Le mouvement d’évaluation de la marche de l’UPR (parti au pouvoir en Mauritanie) a trouvé « injustes » les sanctions prises à l’encontre de trois groupes de cette formation, coupables d’avoir concurrencé les candidats du parti au renouvellement du tiers du Sénat, finalement reporté à une date encore non précisée.

Dans un communiqué dont Sahara média a reçu une copie, cette initiative a jugé ces mesures « non adéquates aux textes régissant la vie du parti » et accusent le Directoire de l’UPR de « n’avoir trouvé de reproches à leur faire que le fait d’avoir véhiculé leur message réformiste à travers les médias », précisant qu’elle n’a reçu aucune réponse aux diverses correspondantes adressées aux responsables du parti au pouvoir, selon ses propos.

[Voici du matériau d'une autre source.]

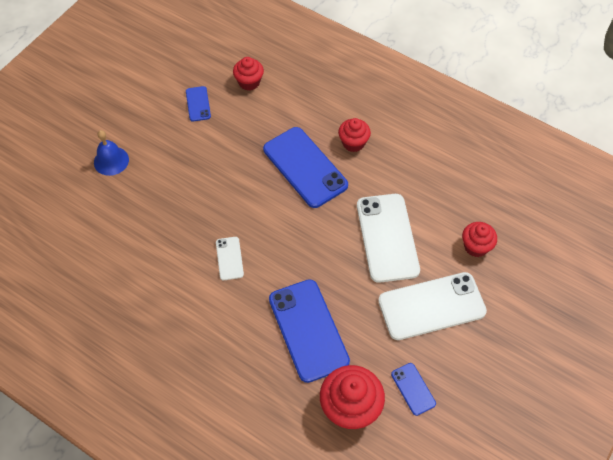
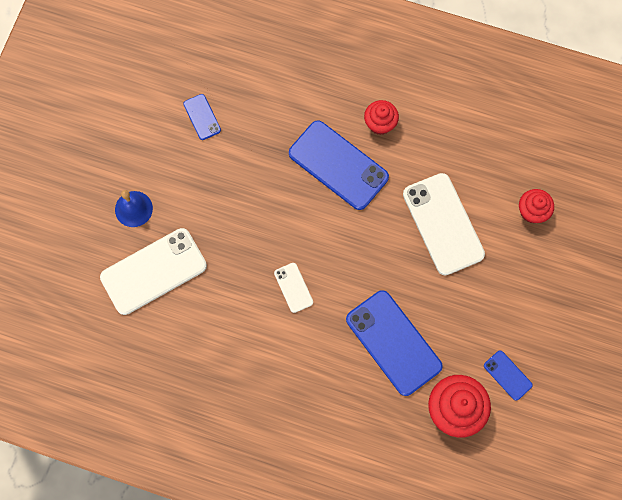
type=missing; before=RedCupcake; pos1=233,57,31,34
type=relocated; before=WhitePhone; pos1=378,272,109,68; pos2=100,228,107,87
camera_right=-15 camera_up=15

L’initiative a également indiqué que, jusqu’à ce jour, elle n’a reçu aucune note écrite concernant la décision prise à l’encontre de ses membres, « tel que cela est de tradition dans les partis modernes », précisant qu’elle maintient son appel pour le dialogue, « parce qu’il n’y a pas de changement constructif sans dialogue constructif ».

 

Cette mouvance politique qui a été blâmé, il y a quelques jours par le bureau exécutif de l’UPR, a fait savoir qu’elle continue sur la même ligne appelant « à la réforme fixée par le président de la République comme démarche, mettant en garde contre toute tentative de la faire dévier de cette voie ».

Elle a accusé le bureau exécutif de l’UPR d’avoir pris sa décision de blâme à son encontre « pour ternir l’image du parti », et de n’avoir pas entendu ses revendications, « ce qui est suffisant pour montrer le caractère unilatéral de la gestion du parti » et ôte toute légalité à la décision prise », selon son propos.